** WHAT THE TASK REQUIRES **
Reproduce every line of the material below word for word, omitting the pictures.

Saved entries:
════════════════════
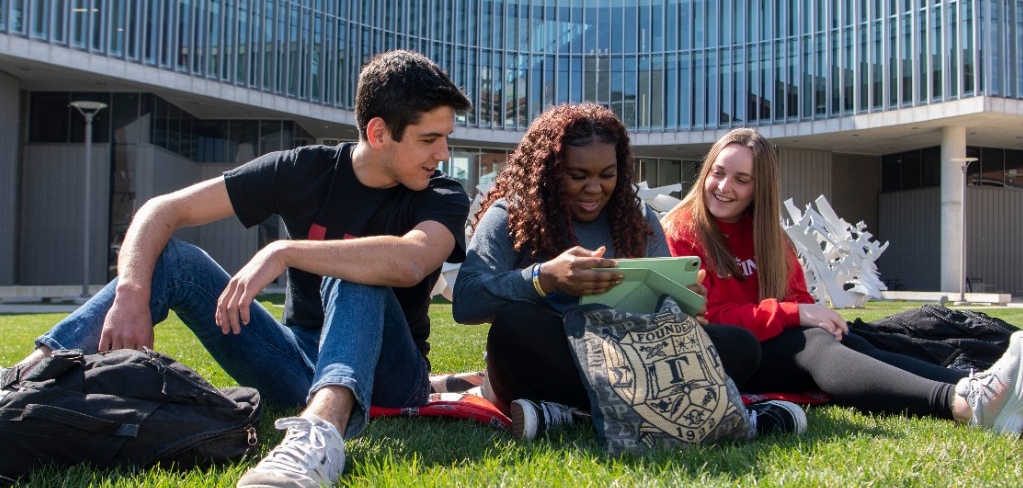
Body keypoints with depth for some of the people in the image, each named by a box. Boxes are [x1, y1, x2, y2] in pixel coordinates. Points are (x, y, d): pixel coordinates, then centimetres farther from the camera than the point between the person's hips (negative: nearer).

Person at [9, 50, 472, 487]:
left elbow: (409, 261, -35)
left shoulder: (443, 197, -9)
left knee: (356, 275, -33)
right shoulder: (306, 170, -3)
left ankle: (322, 430, -59)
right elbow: (162, 210, -8)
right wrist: (132, 295, -25)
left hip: (386, 377, -3)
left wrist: (285, 251, -35)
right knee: (174, 257, -12)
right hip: (296, 365, 3)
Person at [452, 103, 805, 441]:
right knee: (513, 325, -36)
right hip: (544, 370, -3)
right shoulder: (509, 217, -1)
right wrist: (544, 278, -32)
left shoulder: (638, 219, 12)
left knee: (740, 346, -15)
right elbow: (464, 301, -16)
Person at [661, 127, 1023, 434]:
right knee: (811, 342, -30)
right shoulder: (680, 233, -3)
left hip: (773, 347, 6)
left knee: (842, 339, -23)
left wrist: (817, 317, -12)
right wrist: (794, 314, -19)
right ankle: (963, 405, -49)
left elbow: (798, 298, 12)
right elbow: (704, 317, -13)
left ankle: (973, 388, -44)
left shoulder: (768, 233, 17)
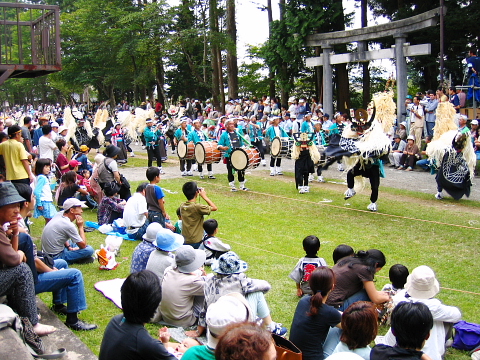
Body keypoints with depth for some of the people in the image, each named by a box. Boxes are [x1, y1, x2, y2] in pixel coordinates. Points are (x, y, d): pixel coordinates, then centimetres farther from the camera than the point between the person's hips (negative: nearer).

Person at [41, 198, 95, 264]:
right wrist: (80, 227, -8)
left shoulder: (59, 214, 1)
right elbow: (83, 245, -14)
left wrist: (68, 247, 9)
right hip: (56, 257, -9)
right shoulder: (68, 225, -22)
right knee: (89, 250, -16)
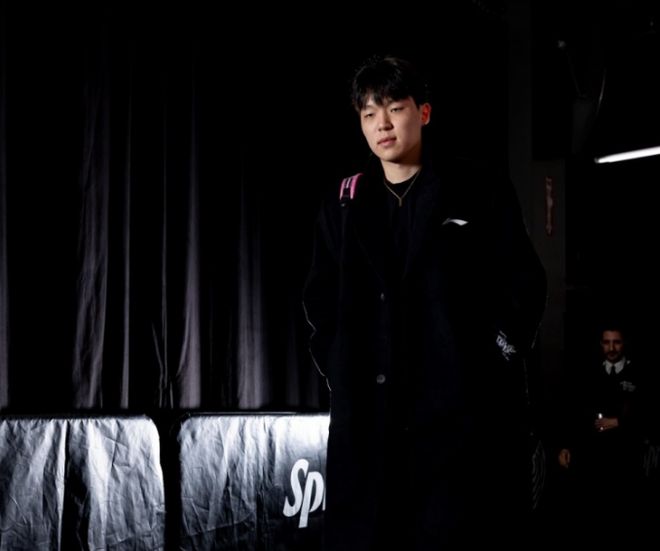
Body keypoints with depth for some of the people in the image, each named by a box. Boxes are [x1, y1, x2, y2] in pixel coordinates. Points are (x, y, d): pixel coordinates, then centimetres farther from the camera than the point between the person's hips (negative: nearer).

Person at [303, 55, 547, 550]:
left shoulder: (480, 192, 5)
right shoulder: (343, 208, 14)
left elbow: (524, 285, 4)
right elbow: (320, 304, 18)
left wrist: (490, 362, -5)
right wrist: (340, 371, 4)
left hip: (461, 411, -3)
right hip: (367, 419, 3)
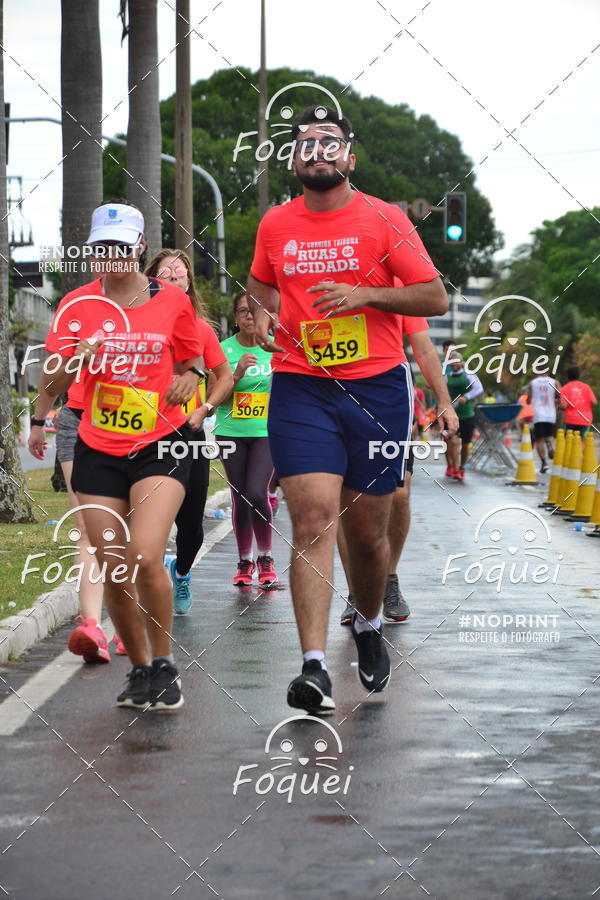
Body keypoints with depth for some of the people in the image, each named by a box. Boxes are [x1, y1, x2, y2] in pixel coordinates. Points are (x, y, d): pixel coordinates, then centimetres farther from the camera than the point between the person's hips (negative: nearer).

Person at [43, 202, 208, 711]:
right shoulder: (77, 306, 3)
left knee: (145, 557, -20)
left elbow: (194, 364, 16)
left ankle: (164, 665, -1)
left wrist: (191, 381, -7)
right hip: (99, 451, 2)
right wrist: (71, 360, -22)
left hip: (161, 446, -2)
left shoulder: (173, 301, 2)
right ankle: (140, 670, 20)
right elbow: (52, 388, -1)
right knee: (114, 571, 1)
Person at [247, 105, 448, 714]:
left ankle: (369, 626, 38)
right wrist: (263, 311, 5)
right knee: (313, 521, -15)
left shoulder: (382, 219, -1)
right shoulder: (275, 224, 8)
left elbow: (435, 298, -2)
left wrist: (364, 294, -15)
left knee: (368, 531, 8)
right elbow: (261, 282, 28)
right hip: (300, 389, 1)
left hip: (377, 388, -1)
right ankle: (314, 668, -21)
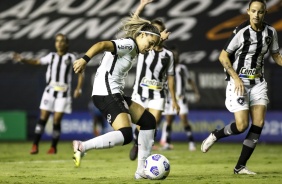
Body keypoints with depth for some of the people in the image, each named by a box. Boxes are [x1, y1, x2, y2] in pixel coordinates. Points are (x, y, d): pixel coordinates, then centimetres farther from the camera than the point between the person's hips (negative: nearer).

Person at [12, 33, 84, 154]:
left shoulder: (71, 58, 5)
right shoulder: (52, 56, 10)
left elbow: (80, 73, 7)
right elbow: (37, 62, 5)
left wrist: (78, 89, -3)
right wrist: (22, 60, -10)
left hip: (63, 93, -2)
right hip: (50, 91, 2)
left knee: (57, 121, -4)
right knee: (43, 118, -5)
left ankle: (53, 147, 9)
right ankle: (35, 146, -5)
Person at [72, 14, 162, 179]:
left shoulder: (132, 50, 20)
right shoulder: (128, 44, -10)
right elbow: (102, 45, -26)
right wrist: (85, 59, -39)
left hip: (115, 94, 11)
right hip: (107, 94, -11)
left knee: (149, 121, 12)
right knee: (125, 135, -23)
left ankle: (142, 170, 13)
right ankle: (82, 147, -19)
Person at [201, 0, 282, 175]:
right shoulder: (241, 32, -15)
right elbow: (223, 56, -10)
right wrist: (236, 78, -18)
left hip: (258, 82, 6)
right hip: (240, 82, -5)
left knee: (259, 124, -4)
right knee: (242, 125, -13)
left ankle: (240, 166, 3)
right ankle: (214, 136, 18)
════════════════════
** SOLUTION FOR THIS PROBLEM **
Body keypoints with depth for some of the people in the image, each named by a box. Boxes are [x1, y1, x2, y2] in pixel coordinates. Points are (x, y, d): pixel coordinates, then centimetres farther from the camera than the point between the person's hips (negative: nearer).

Person at [9, 50, 472, 487]:
left elbow: (409, 261, -35)
left shoulder: (443, 197, -9)
left knee: (356, 275, -33)
right shoulder: (306, 170, -3)
left ankle: (322, 430, -59)
right elbow: (162, 210, -8)
right wrist: (132, 295, -25)
left hip: (386, 377, -3)
left wrist: (285, 251, -35)
right knee: (174, 257, -12)
right hip: (296, 365, 3)
Person at [452, 103, 805, 441]:
right knee: (513, 325, -36)
right hip: (544, 370, -3)
right shoulder: (509, 217, -1)
right wrist: (544, 278, -32)
left shoulder: (638, 219, 12)
left knee: (740, 346, -15)
right elbow: (464, 301, -16)
Person at [661, 127, 1023, 434]:
right knee: (811, 342, -30)
right shoulder: (680, 233, -3)
left hip: (773, 347, 6)
left knee: (842, 339, -23)
left wrist: (817, 317, -12)
right wrist: (794, 314, -19)
right ankle: (963, 405, -49)
left elbow: (798, 298, 12)
right elbow: (704, 317, -13)
left ankle: (973, 388, -44)
left shoulder: (768, 233, 17)
Body keypoints with depth for some of the people in the image, each named by a box. Boxes are [x1, y1, x2, y2] in pixel coordinates. Points are (x, y, d): pixel coordinates, then centimetres farther from the camera than the point between the person's hips (negative: nearer).

Person at [41, 198, 95, 264]:
right wrist: (80, 227, -8)
left shoulder: (59, 214, 1)
right elbow: (83, 245, -14)
left wrist: (68, 247, 9)
right hip: (56, 257, -9)
right shoulder: (68, 225, -22)
right knee: (89, 250, -16)
Body keypoints with depth for some of the people in the image, each named by a box. Boxes are [x1, y1, x2, y2] in pixel coordinates. Points are (x, y, d): pixel coordinates, then centimetres farther from the camera than the point between the person's hips (negative: nearer).

Person at [303, 55, 547, 550]:
left shoulder: (480, 192, 5)
right shoulder: (343, 208, 14)
left elbow: (524, 285, 4)
right elbow: (320, 304, 18)
left wrist: (490, 362, -5)
right wrist: (340, 371, 4)
left hip: (461, 411, -3)
right hip: (367, 419, 3)
Body keypoints with depth for some of the people in the image, each named by a box. Boxes are [x1, y1, x2, y2] in pixel coordinates. Points are (x, y, d): pixel coordinates, then centimetres farther from the camera than the point between the person's hips (negative: nearer).

Person at [43, 202, 208, 711]:
right shoulder: (77, 306, 3)
left knee: (145, 557, -20)
left elbow: (194, 364, 16)
left ankle: (164, 665, -1)
left wrist: (191, 381, -7)
right hip: (99, 451, 2)
right wrist: (71, 360, -22)
left hip: (161, 446, -2)
left shoulder: (173, 301, 2)
right ankle: (140, 670, 20)
right elbow: (52, 388, -1)
right knee: (114, 571, 1)
Person at [247, 105, 448, 714]:
left ankle: (369, 626, 38)
right wrist: (263, 311, 5)
right knee: (313, 521, -15)
left shoulder: (382, 219, -1)
right shoulder: (275, 224, 8)
left elbow: (435, 298, -2)
left wrist: (364, 294, -15)
left knee: (368, 531, 8)
right elbow: (261, 282, 28)
right hip: (300, 389, 1)
left hip: (377, 388, -1)
right ankle: (314, 668, -21)
Body keypoints with depth for some of the people in the image, each named by a box. Boxes are [x1, y1, x2, y2] in pixel coordinates. Points are (x, y, d): pixel coordinates, then centimetres farther from the camera than the point between the person's hips (negative: nearer).

Person at [12, 33, 84, 154]:
left shoulder: (71, 58, 5)
right shoulder: (52, 56, 10)
left elbow: (80, 73, 7)
right elbow: (37, 62, 5)
left wrist: (78, 89, -3)
right wrist: (22, 60, -10)
left hip: (63, 93, -2)
right hip: (50, 91, 2)
left knee: (57, 121, -4)
right knee: (43, 118, -5)
left ankle: (53, 147, 9)
right ankle: (35, 146, -5)
Person at [72, 14, 162, 179]:
left shoulder: (132, 50, 20)
right shoulder: (128, 44, -10)
right elbow: (102, 45, -26)
right wrist: (85, 59, -39)
left hip: (115, 94, 11)
right hip: (107, 94, -11)
left knee: (149, 121, 12)
right knee: (125, 135, -23)
left ankle: (142, 170, 13)
right ankle: (82, 147, -19)
Person at [201, 0, 282, 175]:
right shoulder: (241, 32, -15)
right elbow: (223, 56, -10)
right wrist: (236, 78, -18)
left hip: (258, 82, 6)
right hip: (240, 82, -5)
left knee: (259, 124, -4)
right knee: (242, 125, -13)
left ankle: (240, 166, 3)
right ankle: (214, 136, 18)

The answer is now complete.